After a wonderful first meeting to launch our new small group with Imago Dei, I took The Moose into his and Sasster's room to change him and get him ready for bed. As I was changing him, I started to smell something burning. You know that smell? The smell that is not just the heater turning on but smells like something is about to catch fire.

I called out to the SBOAM and said, "Baby, it smells like something is burning in here..."

"What could be burning?" he responded.

On his way in to check it out, the Sasster peeks over the top of her lamp (that she had turned on earlier) and says really quick and staccato like... "uh-oh!" and then she ran away.

My hands are still busy changing the Moose so I couldn't respond immediately but my Studly Beast of a Man arrived just in the nick of time. He peered over the lamp and said "Oh MY!" as he pulled a burning cheez-it off of the lamp!
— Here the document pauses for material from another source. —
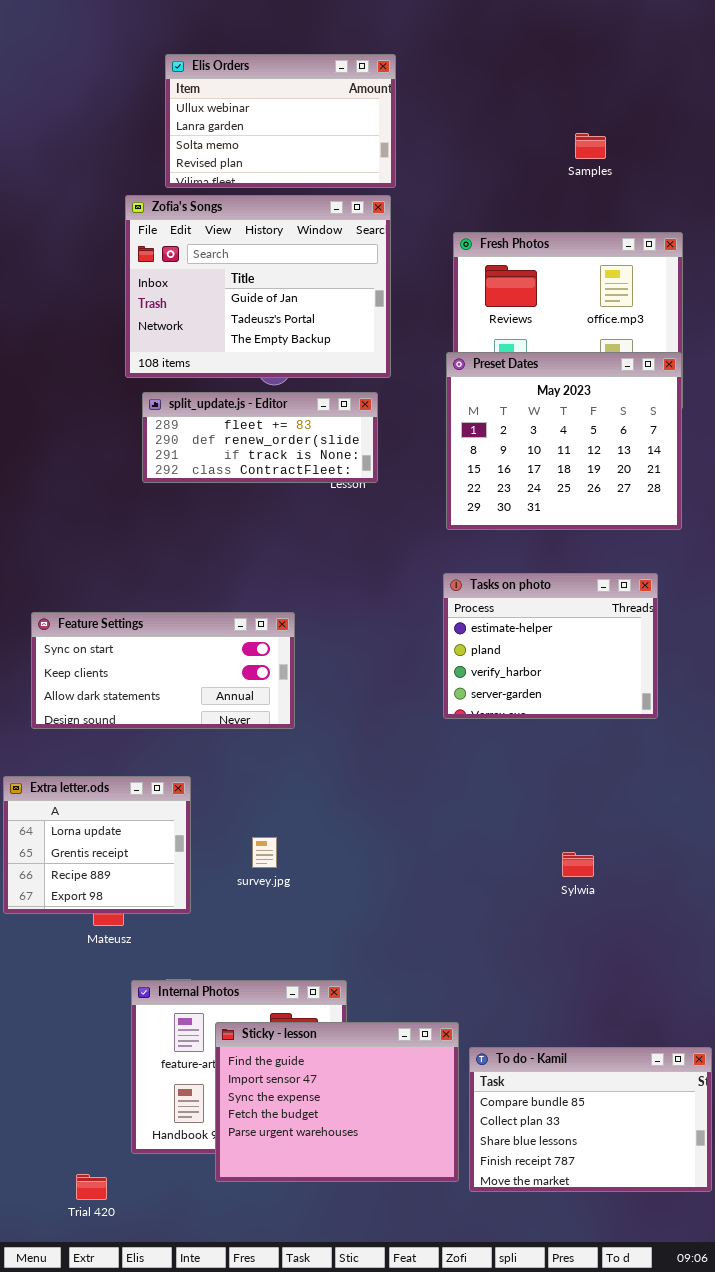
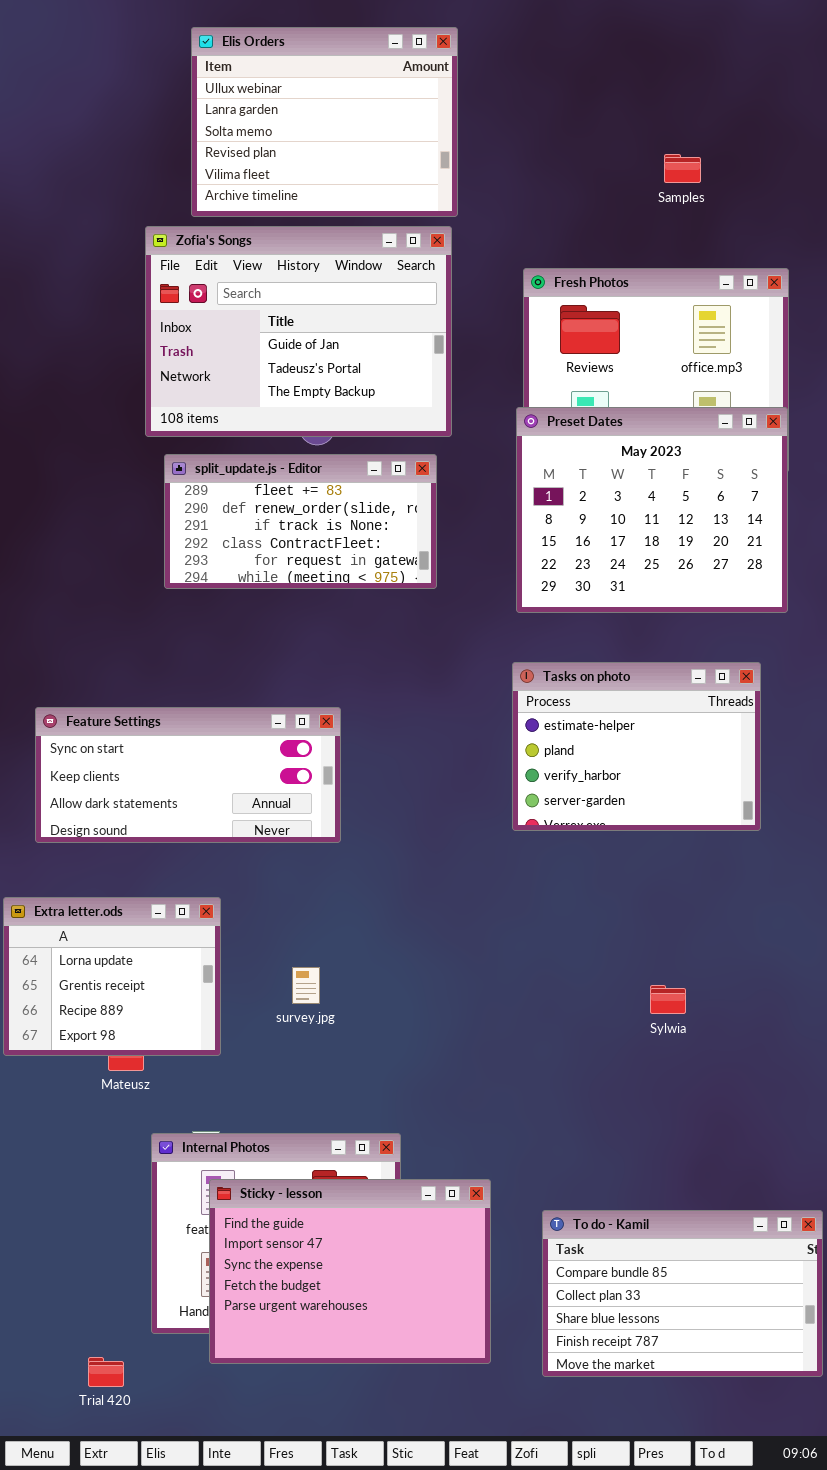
Elis Orders: [165,54,396,188] -> [191,27,458,217], resized
split_update.js - Editor: [142,392,378,483] -> [164,454,437,589], resized
Sticky - lesson: [215,1022,459,1182] -> [209,1179,491,1364], moved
"Laura Kate! Did you see Shepherd throw that cheez it on the lamp?" I asked.

"No" she responded, "I just did!"

I finished changing Shepherd and put him in his bed and promptly removed the lamp from the room. Because you don't get to have lamp privileges when you fry cheez-its on it.

Last night I received this text message from a friend:


Yes. Yes in fact we would like an easy bake oven. Apparently we need one.